__Directions for this task__
In the entries below, count every line with the word "blue". Return only the count.

[[ Dataset content, beginning ]]

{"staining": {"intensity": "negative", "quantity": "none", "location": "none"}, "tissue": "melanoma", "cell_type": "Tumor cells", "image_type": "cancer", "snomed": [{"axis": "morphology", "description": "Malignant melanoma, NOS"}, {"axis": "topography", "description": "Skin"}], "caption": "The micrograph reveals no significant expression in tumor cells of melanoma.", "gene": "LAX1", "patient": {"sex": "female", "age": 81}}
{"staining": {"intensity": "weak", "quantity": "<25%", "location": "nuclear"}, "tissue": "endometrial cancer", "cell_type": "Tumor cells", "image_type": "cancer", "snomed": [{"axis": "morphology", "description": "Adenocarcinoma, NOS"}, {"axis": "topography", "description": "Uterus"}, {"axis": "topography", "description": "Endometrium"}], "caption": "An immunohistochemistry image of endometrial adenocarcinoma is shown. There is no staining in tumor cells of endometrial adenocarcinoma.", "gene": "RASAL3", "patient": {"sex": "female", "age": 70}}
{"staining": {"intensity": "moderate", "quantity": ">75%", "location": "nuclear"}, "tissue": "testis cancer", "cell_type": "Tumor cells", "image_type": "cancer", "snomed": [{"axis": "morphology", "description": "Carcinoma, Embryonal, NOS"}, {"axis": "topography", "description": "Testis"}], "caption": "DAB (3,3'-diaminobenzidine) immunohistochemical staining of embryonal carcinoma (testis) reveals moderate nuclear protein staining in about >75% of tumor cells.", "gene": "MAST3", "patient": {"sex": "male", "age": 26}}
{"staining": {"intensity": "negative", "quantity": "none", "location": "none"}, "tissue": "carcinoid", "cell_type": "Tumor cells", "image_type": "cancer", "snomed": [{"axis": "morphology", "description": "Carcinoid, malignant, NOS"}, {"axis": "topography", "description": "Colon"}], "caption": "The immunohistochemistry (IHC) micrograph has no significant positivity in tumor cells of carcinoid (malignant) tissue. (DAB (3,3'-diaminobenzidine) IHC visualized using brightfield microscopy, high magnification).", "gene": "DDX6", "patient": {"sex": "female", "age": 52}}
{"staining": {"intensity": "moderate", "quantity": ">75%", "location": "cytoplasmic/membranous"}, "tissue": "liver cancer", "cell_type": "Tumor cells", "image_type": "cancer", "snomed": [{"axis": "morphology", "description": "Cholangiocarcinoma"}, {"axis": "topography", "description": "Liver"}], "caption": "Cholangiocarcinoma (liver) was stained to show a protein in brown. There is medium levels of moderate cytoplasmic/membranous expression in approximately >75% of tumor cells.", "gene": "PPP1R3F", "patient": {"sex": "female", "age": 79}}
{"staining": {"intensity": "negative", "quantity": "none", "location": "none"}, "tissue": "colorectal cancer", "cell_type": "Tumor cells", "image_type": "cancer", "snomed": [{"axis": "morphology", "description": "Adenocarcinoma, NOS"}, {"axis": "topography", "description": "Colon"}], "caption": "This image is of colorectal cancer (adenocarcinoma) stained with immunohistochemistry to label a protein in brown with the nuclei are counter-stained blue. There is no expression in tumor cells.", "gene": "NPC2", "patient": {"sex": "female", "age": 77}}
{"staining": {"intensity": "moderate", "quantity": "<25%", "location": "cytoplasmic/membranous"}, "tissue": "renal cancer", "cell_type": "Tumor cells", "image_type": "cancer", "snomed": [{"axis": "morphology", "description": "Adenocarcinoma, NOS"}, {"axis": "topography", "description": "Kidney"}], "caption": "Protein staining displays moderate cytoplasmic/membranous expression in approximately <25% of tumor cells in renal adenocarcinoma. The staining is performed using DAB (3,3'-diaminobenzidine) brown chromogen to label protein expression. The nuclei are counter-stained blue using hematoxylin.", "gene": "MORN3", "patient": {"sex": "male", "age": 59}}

[[ Dataset content, end ]]

__The answer__
2